Assignment: Format the lines of the listing from the one containing "Gaza Jobber" through the one containing "مشاركة مميزة", inclusive, as a JSON list of strings, one string per line. Omit blank lines.

Stored data:
----------

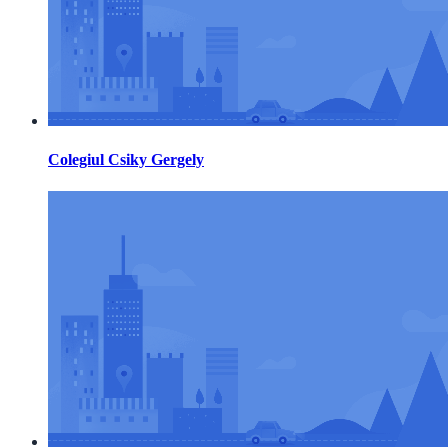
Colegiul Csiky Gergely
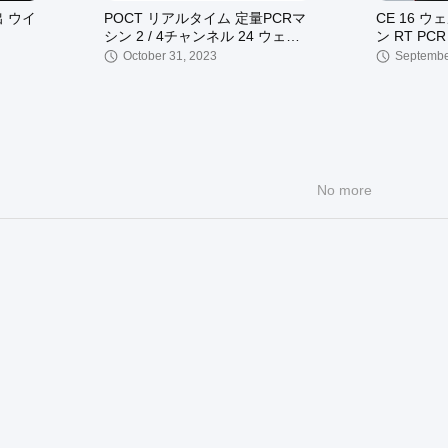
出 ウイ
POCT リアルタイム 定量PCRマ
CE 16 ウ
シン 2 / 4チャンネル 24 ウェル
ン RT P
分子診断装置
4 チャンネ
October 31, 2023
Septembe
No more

----------

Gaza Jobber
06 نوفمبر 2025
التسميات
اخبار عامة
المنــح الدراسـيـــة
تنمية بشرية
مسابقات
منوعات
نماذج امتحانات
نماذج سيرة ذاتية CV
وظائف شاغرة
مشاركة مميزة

----------

The completed task:
[
  "Gaza Jobber",
  "06 نوفمبر 2025",
  "التسميات",
  "اخبار عامة",
  "المنــح الدراسـيـــة",
  "تنمية بشرية",
  "مسابقات",
  "منوعات",
  "نماذج امتحانات",
  "نماذج سيرة ذاتية CV",
  "وظائف شاغرة",
  "مشاركة مميزة"
]